June 20, 2022 – The Department of Health and Human Services (HHS) has formally withdrawn a Trump administration rule that threatened to cause many HHS regulations to expire.
HHS announced its decision in a recent 133-page withdrawal notice in the Federal Register, stating that the “Securing Updated and Necessary Statutory Evaluations Timely” (SUNSET) final rule “would have significantly altered the operations” of the HHS “with considerable negative repercussions for a diverse array of stakeholders,” and that the rule has “policy ramifications and legal defects.”
The action follows a postponement of the rule in the wake of a lawsuit filed in March 2021 – as well as numerous public comments calling for the agency to withdraw the rule.
The rulemaking process for SUNSET, which was slated to take effect in March 2022, was rushed through by the Trump administration and would have affected thousands of HHS regulations that automatically would have expired in 2026 without an HHS retrospective review process requiring a pace 20 times faster than HHS has ever conducted.
“The SUNSET final rule is expansive in scope and impact, faced considerable opposition from stakeholders (and very little support), and lacked a public health or welfare rationale for expediting rulemaking,” HHS states in the withdrawal. “We now conclude that the SUNSET final rule likely underestimated to a significant degree the resources needed for the required undertaking.”

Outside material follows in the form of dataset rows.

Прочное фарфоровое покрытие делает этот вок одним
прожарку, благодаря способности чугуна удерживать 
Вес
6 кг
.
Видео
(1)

In the May 27 withdrawal announcement, HHS states that its current regulatory action “will reduce the time spent by the Department performing retrospective assessments and reviews of its regulations that would have been required by the SUNSET final rule, and time spent by regulated entities and other stakeholders, including the general public, small and large businesses, non-governmental organizations, Tribes and state and local governments, on comments related to these assessments and reviews.”

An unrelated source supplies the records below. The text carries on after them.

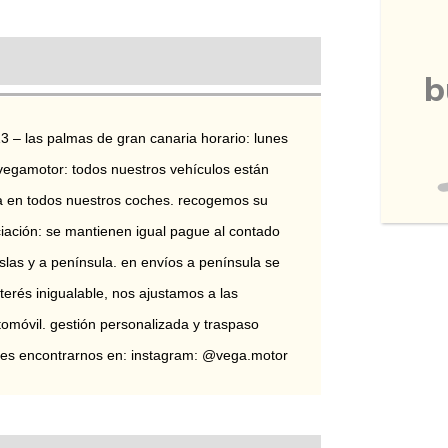
b
13 – las palmas de gran canaria horario: lunes 
vegamotor: todos nuestros vehículos están 
ía en todos nuestros coches. recogemos su 
ciación: se mantienen igual pague al contado 
slas y a península. en envíos a península se 
nterés inigualable, nos ajustamos a las 
omóvil. gestión personalizada y traspaso 
edes encontrarnos en: instagram: @vega.motor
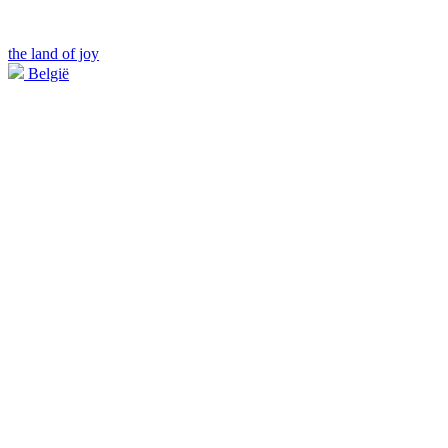
the land of joy
België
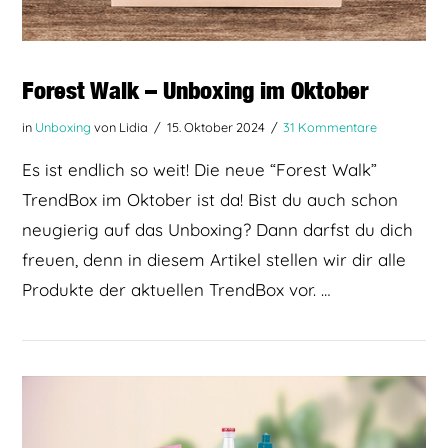
Forest Walk – Unboxing im Oktober
in
Unboxing
von Lidia
15. Oktober 2024
31 Kommentare
Es ist endlich so weit! Die neue “Forest Walk”
TrendBox im Oktober ist da! Bist du auch schon
neugierig auf das Unboxing? Dann darfst du dich
freuen, denn in diesem Artikel stellen wir dir alle
Produkte der aktuellen TrendBox vor. …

HHS estimates that cost savings from withdrawing the rule – in 2020 dollars, annualized over 10 years – range from $69.9 million to $75.5 million.
HHS also stated that the automatic expiration provision of the SUNSET final rule “is unsound and in our view unlawful, and that the final rule erred in misjudging the likelihood that HHS regulations would expire if the SUNSET final rule were to go into effect and be implemented. As a result, the final rule failed to examine the instability, uncertainty, and confusion that could be generated by automatically expiring regulations,” according to HHS.
HHS further calls into question the rulemaking process used by the former administration, stating that in developing the original SUNSET rule, HHS did not follow past procedure or other routine internal review procedures, such as distributing the draft proposed and final rules to the relevant HHS agencies to solicit their review and comments.
Such “irregularities may have also contributed to the flawed execution and analysis in the original SUNSET rule,” HHS notes, citing an inaccurate assessment of the effects of this rule, errors of law and a different set of policy priorities as the primary reasons it made a decision “to withdraw the SUNSET final rule in its entirety.”